Bunt, fantasiereich, turbulent, mit zahlreichen witzigen Pointen und absurden Elementen versehen, entwickeln sich die Handlungsverläufe der turbulenten Geschichte. Die fünf Sängerinnen und Sänger Kateryna Kasper, Hedwig Fassbender, Simon Bode, Holger Falk und Hans-Jürgen Lazar verkörpern dabei achtzehn unterschiedliche Rollen. Mit welcher Konsequenz und spontanen Spielfreude sie in diese schlüpfen und mit ganzer Hingabe auch musikalisch ausfüllen, verdient höchste Bewunderung.

Zwingend textdeutlich


Ein guter Schachzug war es, die Regieanweisungen von den Protagonisten vortragen zu lassen. So war es leicht, den verschachtelten Handlungssträngen zu folgen und Beziehungen zwischen den Abschnitten herzustellen. Zusätzlich unterstrichen wurde der Zusammenhang durch die musikalische Gestaltung der Gesangsparts. Eine wichtige Voraussetzung für das Verständnis des Stückes war die absolute Textdeutlichkeit, mit der die Sänger ihre Partien darzustellen hatten. Deshalb wurden alle Stimmen unaufdringlich elektronisch verstärkt.

Dienender und selbstbewusster Musikpart


Peter Eötvös komponierte die Musik mit viel Bedacht auf den Einsatz der Klangfarben. Schubartige Klänge, fein ziselierende Motivfragmente und punktgenau gesetzte Akzente unterstrichen den Sprachfluss. Das „ensemble modern“ musizierte unter der Leitung von Hartmut Keil mit solistisch besetzten Streichern, Holz- und Blechbläsern sowie einem großen Perkussionsapparat höchst professionell und exakt. Im Hinblick auf die Klangfarbenvielfalt schöpften die Musiker aus dem Vollen. So vielseitig im Einsatz und in der Kombination, versehen mit unzähligen spieltechnischen Feinheiten, habe ich selten eine Komposition erlebt. Bedeutend dabei war, dass Geräusch und Klang sehr stringent konzipiert waren und nie dem Selbstzweck dienend oder gar effekthaschend erklangen.
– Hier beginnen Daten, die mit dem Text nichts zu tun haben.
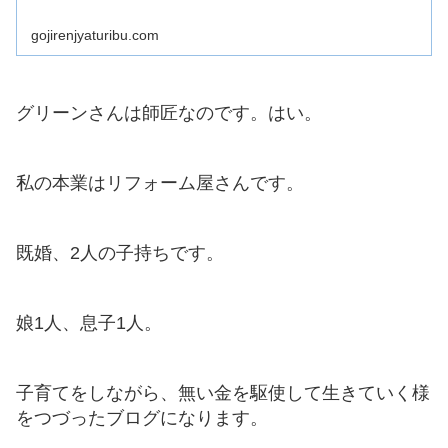
gojirenjyaturibu.com
グリーンさんは師匠なのです。はい。
私の本業はリフォーム屋さんです。
既婚、2人の子持ちです。
娘1人、息子1人。
子育てをしながら、無い金を駆使して生きていく様
をつづったブログになります。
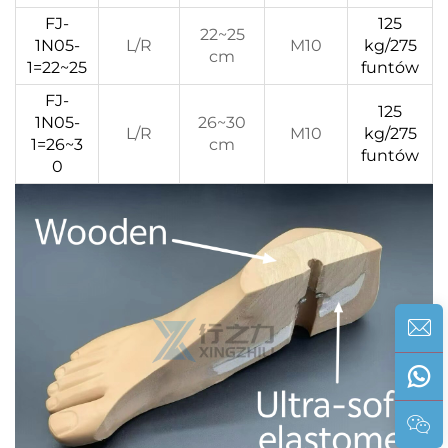
FJ-
125
22~25
1N05-
L/R
M10
kg/275
cm
1=22~25
funtów
FJ-
125
1N05-
26~30
L/R
M10
kg/275
1=26~3
cm
funtów
0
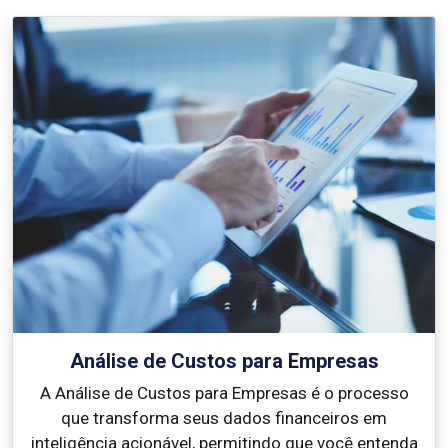
Análise de Custos para Empresas
A Análise de Custos para Empresas é o processo
que transforma seus dados financeiros em
inteligência acionável, permitindo que você entenda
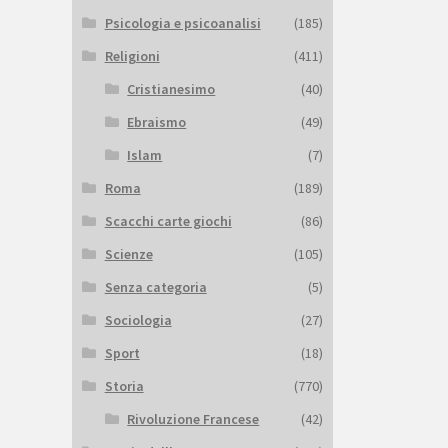
Psicologia e psicoanalisi
(185)
Religioni
(411)
Cristianesimo
(40)
Ebraismo
(49)
Islam
(7)
Roma
(189)
Scacchi carte giochi
(86)
Scienze
(105)
Senza categoria
(5)
Sociologia
(27)
Sport
(18)
Storia
(770)
Rivoluzione Francese
(42)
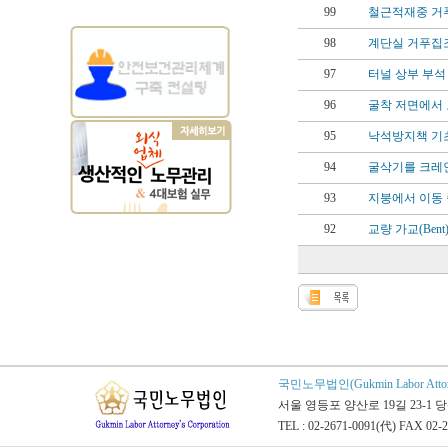
99
철근적재중 거
98
계단실 거푸집조
97
터널 상부 부석
96
굴착 저면에서 
95
낙석방지책 기
94
굴삭기를 크레인
93
지붕에서 이동 
92
교량 가교(Ben
국민노무법인(Gukmin Labor Attorney
서울 영등포 양산로 19길 23-1 
TEL : 02-2671-0091(代) FAX 02-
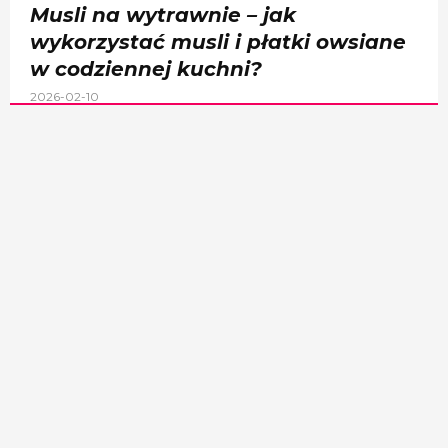
Musli na wytrawnie – jak
wykorzystać musli i płatki owsiane
w codziennej kuchni?
2026-02-10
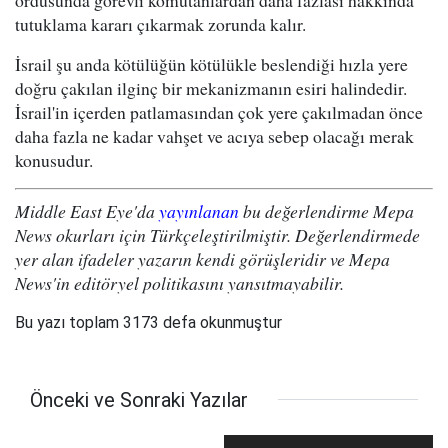
ordusunda görevli komutanlardan daha fazlası hakkında
tutuklama kararı çıkarmak zorunda kalır.
İsrail şu anda kötülüğün kötülükle beslendiği hızla yere
doğru çakılan ilginç bir mekanizmanın esiri halindedir.
İsrail'in içerden patlamasından çok yere çakılmadan önce
daha fazla ne kadar vahşet ve acıya sebep olacağı merak
konusudur.
Middle East Eye'da
yayınlanan
bu değerlendirme Mepa
News okurları için Türkçeleştirilmiştir. Değerlendirmede
yer alan ifadeler yazarın kendi görüşleridir ve Mepa
News'in editöryel politikasını yansıtmayabilir.
Bu yazı toplam 3173 defa okunmuştur
Önceki ve Sonraki Yazılar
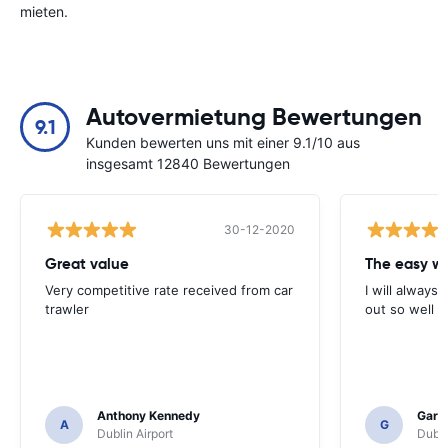
mieten.
Autovermietung Bewertungen
9.1
Kunden bewerten uns mit einer 9.1/10 aus
insgesamt 12840 Bewertungen
30-12-2020
Great value
Very competitive rate received from car
I will always 
trawler
out so well 
Anthony Kennedy
Gary 
A
G
Dublin Airport
Dubli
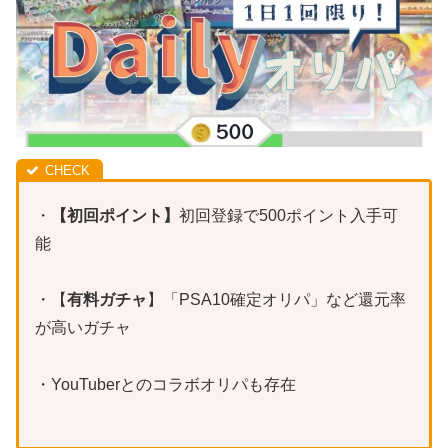
・
【初回ポイント】
初回登録で500ポイント入手可
能
・【
有料ガチャ
】「PSA10確定オリパ」など還元率
が高いガチャ
・YouTuberとのコラボオリパも存在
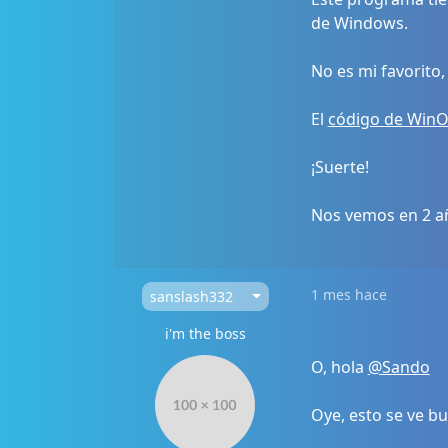
de Windows.
No es mi favorito
El
código de WinO
¡Suerte!
Nos vemos en 2 añ
1 mes hace
sanslash332
i'm the boss
O, hola
@Sando
Oye, esto se ve b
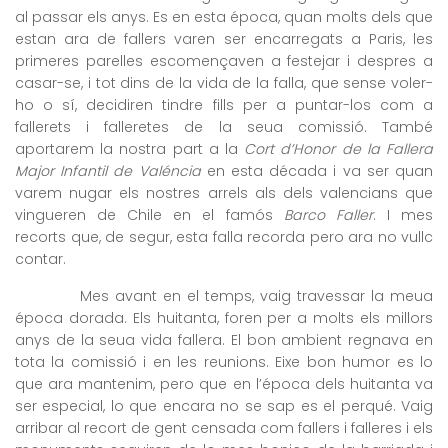
al passar els anys. Es en esta época, quan molts dels que
estan ara de fallers varen ser encarregats a Paris, les
primeres parelles escomençaven a festejar i despres a
casar-se, i tot dins de la vida de la falla, que sense voler-
ho o sí, decidiren tindre fills per a puntar-los com a
fallerets i falleretes de la seua comissió. També
aportarem la nostra part a la
Cort d’Honor de la Fallera
Major Infantil de Valéncia
en esta década i va ser quan
varem nugar els nostres arrels als dels valencians que
vingueren de Chile en el famós
Barco Faller
. I mes
recorts que, de segur, esta falla recorda pero ara no vullc
contar.
Mes avant en el temps, vaig travessar la meua
época dorada. Els huitanta, foren per a molts els millors
anys de la seua vida fallera. El bon ambient regnava en
tota la comissió i en les reunions. Eixe bon humor es lo
que ara mantenim, pero que en l’época dels huitanta va
ser especial, lo que encara no se sap es el perqué. Vaig
arribar al recort de gent censada com fallers i falleres i els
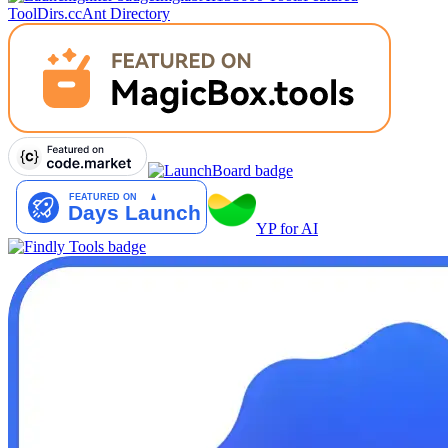
Tool
Dirs.cc
Ant Directory
YP for AI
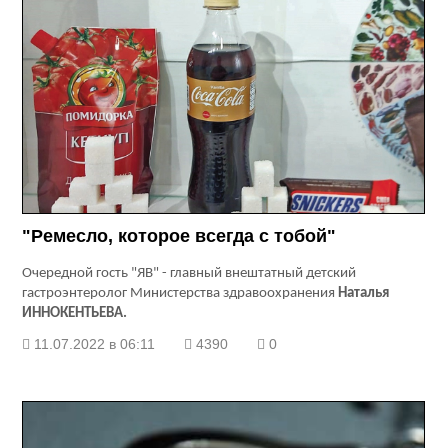
"Ремесло, которое всегда с тобой"
Очередной гость "ЯВ" - главный внештатный детский
гастроэнтеролог Министерства здравоохранения
Наталья
ИННОКЕНТЬЕВА.
11.07.2022 в 06:11
4390
0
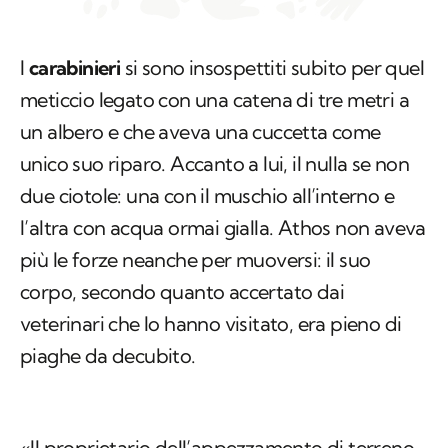
I
carabinieri
si sono insospettiti subito per quel
meticcio legato con una catena di tre metri a
un albero e che aveva una cuccetta come
unico suo riparo. Accanto a lui, il nulla se non
due ciotole: una con il muschio all’interno e
l’altra con acqua ormai gialla. Athos non aveva
più le forze neanche per muoversi: il suo
corpo, secondo quanto accertato dai
veterinari che lo hanno visitato, era pieno di
piaghe da decubito.
«Il proprietario dell’appezzamento di terreno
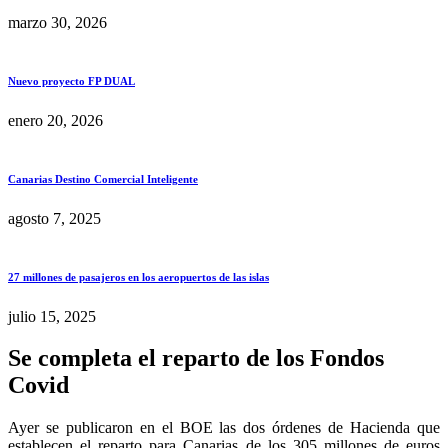
marzo 30, 2026
Nuevo proyecto FP DUAL
enero 20, 2026
Canarias Destino Comercial Inteligente
agosto 7, 2025
27 millones de pasajeros en los aeropuertos de las islas
julio 15, 2025
Se completa el reparto de los Fondos
Covid
Ayer se publicaron en el BOE las dos órdenes de Hacienda que
establecen el reparto para Canarias de los 305 millones de euros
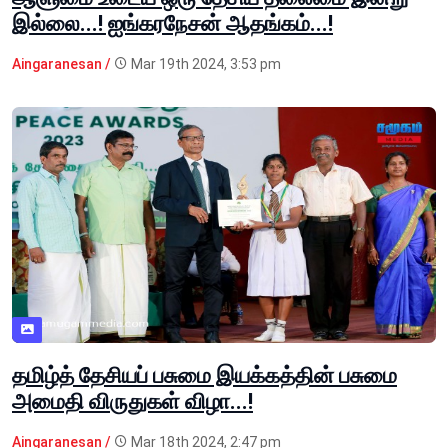
இல்லை...! ஐங்கரநேசன் ஆதங்கம்...!
Aingaranesan /
Mar 19th 2024, 3:53 pm
தமிழ்த் தேசியப் பசுமை இயக்கத்தின் பசுமை
அமைதி விருதுகள் விழா...!
Aingaranesan /
Mar 18th 2024, 2:47 pm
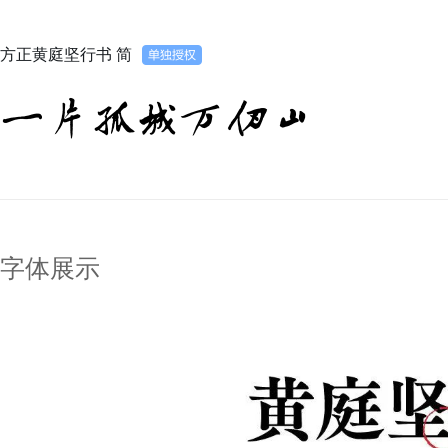
方正黄庭坚行书 简
一片孤城万仞山
字体展示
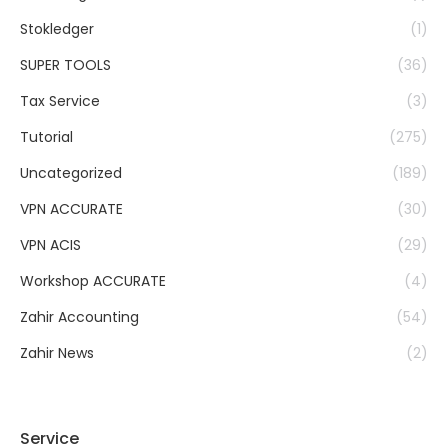
Stokledger
(1)
SUPER TOOLS
(36)
Tax Service
(3)
Tutorial
(275)
Uncategorized
(189)
VPN ACCURATE
(30)
VPN ACIS
(29)
Workshop ACCURATE
(4)
Zahir Accounting
(54)
Zahir News
(2)
Service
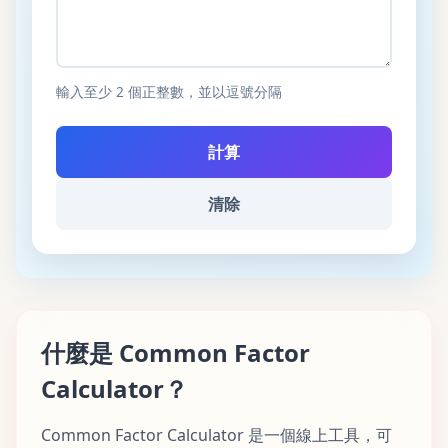
輸入至少 2 個正整數，並以逗號分隔
計算
清除
什麼是 Common Factor
Calculator？
Common Factor Calculator 是一個線上工具，可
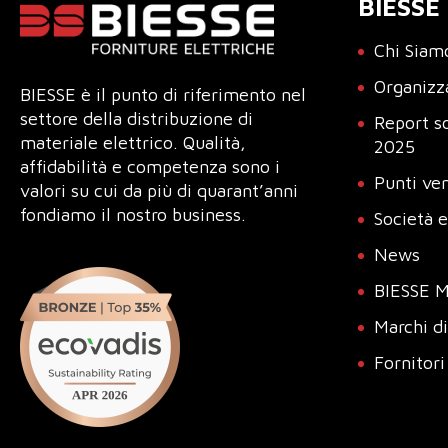
BIESSE
Chi Siam
Organizz
BIESSE è il punto di riferimento nel
settore della distribuzione di
Report so
materiale elettrico. Qualità,
2025
affidabilità e competenza sono i
Punti ve
valori su cui da più di quarant’anni
fondiamo il nostro business.
Società 
News
BIESSE M
Marchi di
Fornitori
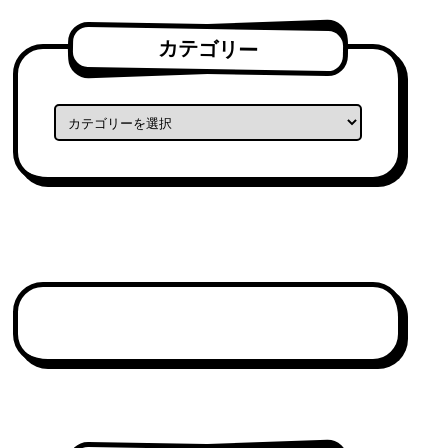
カテゴリー
カテゴリー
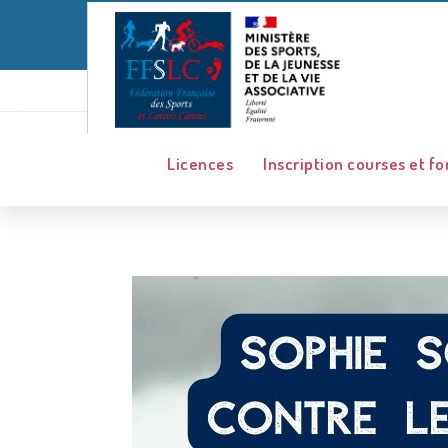
Licences
Inscription courses et f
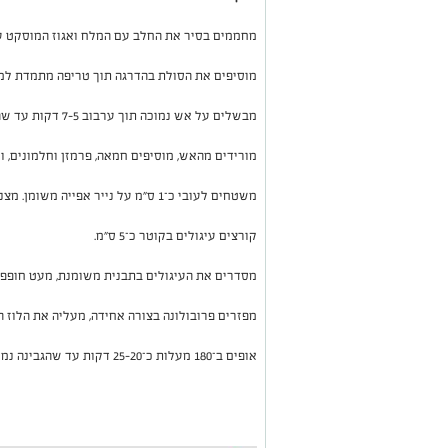
מחממים בסיר את החלב עם המלח ואגוז המוסקט ע
מוסיפים את הסולת בהדרגה תוך טריפה מתמדת למנ
מבשלים על אש נמוכה תוך ערבוב 5–7 דקות עד שהתערובת סמיכה מאוד ונפרדת מהדפנות.
מורידים מהאש, מוסיפים חמאה, פרמזן וחלמונים, 
משטחים לעובי כ־1 ס"מ על נייר אפייה משומן. מצננים עד התייצבות.
קורצים עיגולים בקוטר כ־5 ס"מ.
מסדרים את העיגולים בתבנית משומנת, מעט חופפי
מפזרים פרובולונה בצורה אחידה, מעליה את הלוז ה
אופים ב־180 מעלות כ־20–25 דקות עד שהגבינה נמסה, מבעבעת ומזהיבה.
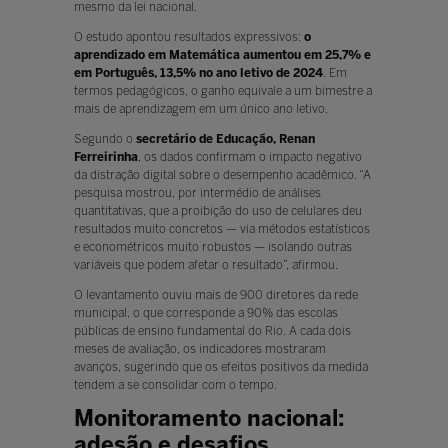
mesmo da lei nacional.
O estudo apontou resultados expressivos:
o
aprendizado em Matemática aumentou em 25,7% e
em Português, 13,5% no ano letivo de 2024
. Em
termos pedagógicos, o ganho equivale a um bimestre a
mais de aprendizagem em um único ano letivo.
Segundo o
secretário de Educação, Renan
Ferreirinha
, os dados confirmam o impacto negativo
da distração digital sobre o desempenho acadêmico. “A
pesquisa mostrou, por intermédio de análises
quantitativas, que a proibição do uso de celulares deu
resultados muito concretos — via métodos estatísticos
e econométricos muito robustos — isolando outras
variáveis que podem afetar o resultado”, afirmou.
O levantamento ouviu mais de 900 diretores da rede
municipal, o que corresponde a 90% das escolas
públicas de ensino fundamental do Rio. A cada dois
meses de avaliação, os indicadores mostraram
avanços, sugerindo que os efeitos positivos da medida
tendem a se consolidar com o tempo.
Monitoramento nacional:
adesão e desafios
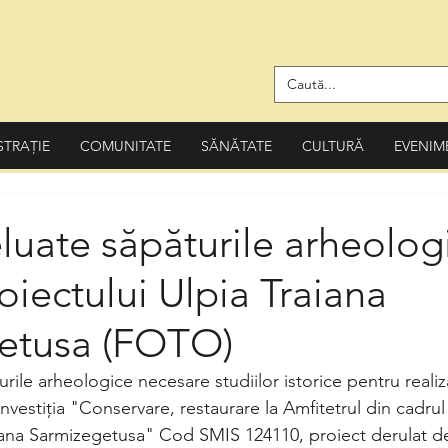
STRAȚIE
COMUNITATE
SĂNĂTATE
CULTURĂ
EVENIM
eluate săpăturile arheolog
oiectului Ulpia Traiana
etusa (FOTO)
urile arheologice necesare studiilor istorice pentru realiz
investiția "Conservare, restaurare la Amfitetrul din cadrul 
iana Sarmizegetusa" Cod SMIS 124110, proiect derulat de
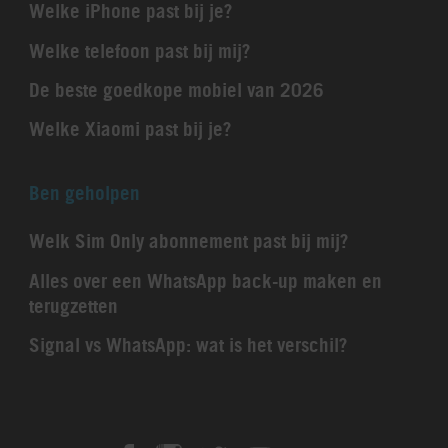
Welke iPhone past bij je?
Welke telefoon past bij mij?
De beste goedkope mobiel van 2026
Welke Xiaomi past bij je?
Ben geholpen
Welk Sim Only abonnement past bij mij?
Alles over een WhatsApp back-up maken en
terugzetten
Signal vs WhatsApp: wat is het verschil?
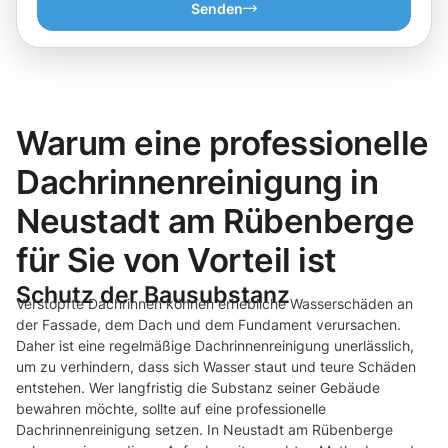
Senden
Warum eine professionelle
Dachrinnenreinigung in
Neustadt am Rübenberge
für Sie von Vorteil ist
Schutz der Bausubstanz
Verstopfte Dachrinnen können erhebliche Wasserschäden an
der Fassade, dem Dach und dem Fundament verursachen.
Daher ist eine regelmäßige Dachrinnenreinigung unerlässlich,
um zu verhindern, dass sich Wasser staut und teure Schäden
entstehen. Wer langfristig die Substanz seiner Gebäude
bewahren möchte, sollte auf eine professionelle
Dachrinnenreinigung setzen. In Neustadt am Rübenberge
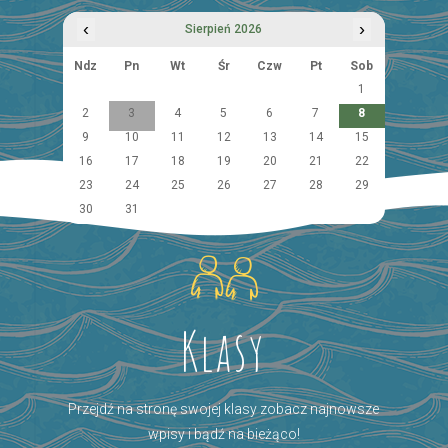
‹
›
Sierpień 2026
Ndz
Pn
Wt
Śr
Czw
Pt
Sob
1
2
3
4
5
6
7
8
9
10
11
12
13
14
15
16
17
18
19
20
21
22
23
24
25
26
27
28
29
30
31
Klasy
Przejdź na stronę swojej klasy zobacz najnowsze
wpisy i bądź na bieżąco!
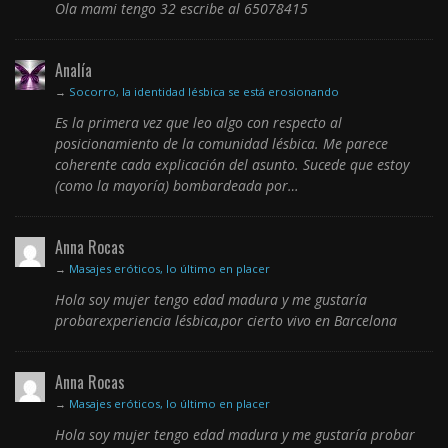
Ola mami tengo 32 escribe al 65078415
Analía
→
Socorro, la identidad lésbica se está erosionando
Es la primera vez que leo algo con respecto al
posicionamiento de la comunidad lésbica. Me parece
coherente cada explicación del asunto. Sucede que estoy
(como la mayoría) bombardeada por…
Anna Rocas
→
Masajes eróticos, lo último en placer
Hola soy mujer tengo edad madura y me gustaría
probarexperiencia lésbica,por cierto vivo en Barcelona
Anna Rocas
→
Masajes eróticos, lo último en placer
Hola soy mujer tengo edad madura y me gustaría probar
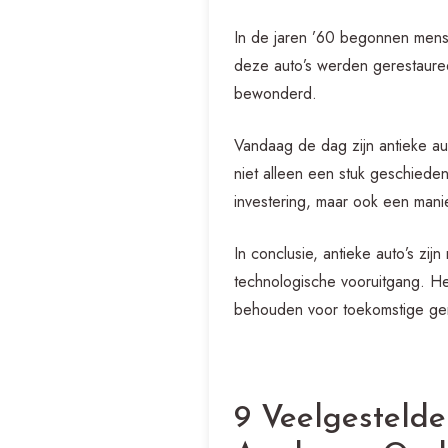
In de jaren ’60 begonnen mense
deze auto’s werden gerestaur
bewonderd.
Vandaag de dag zijn antieke aut
niet alleen een stuk geschieden
investering, maar ook een man
In conclusie, antieke auto’s zi
technologische vooruitgang. He
behouden voor toekomstige gen
9 Veelgestelde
In einem langsamen Wandlungsprozess transformierte Peter Eötvös den musikalischen Fluss im Verlauf des Stückes. Zuerst standen geräuschhafte Mittel, illustrierende und akzentuierende Passagen im Vordergrund. Doch vor allem mit den Auftritten der Grille erhielt auch der melodische Anteil immer mehr Bedeutung. Schließlich mündete die Musik in einem fast oratorienhaften Zusammenwirken, chromatisch angelegte Instrumental- und Gesangslinien sowie irisierende Liegetöne veränderten den musikalischen Ausdrucksgehalt. Dies zielte zum großen Schlussmonolog der Sopranistin Kateryna Kasper, die mit ihrer klar geführten Stimme die Zuhörenden in ihren Bann zog.

Wiederaufführungen machen Sinn


Das Bühnenbild von Hermann Feuchter mit dem großen, dominierenden Drachen, dessen Farbe die emotionale Stimmung während des Stückes unterstrich, die Kostüme von Nicole Pleuler und die Klangregie von Norbert Ommer ergänzten den positiven Gesamteindruck.

Gut und legitim von den Bregenzer Festspielen war der „Einkauf“ dieses erfolgreichen Stückes aus Frankfurt, denn Koproduktionen und Wiederaufnahmen nutzen Synergien. In Verbindung mit eigenen Produktionen – Kompositionsaufträge an Thomas Larcher und Jesses Seglias wurden vergeben – macht die Wiederaufführung von andernorts erfolgreich präsentierten neuen Musiktheaterproduktionen bei den Bregenzer Festspielen Sinn.

 

Information
Die zweite Vorstellung am 21. August ist bereits ausverkauft.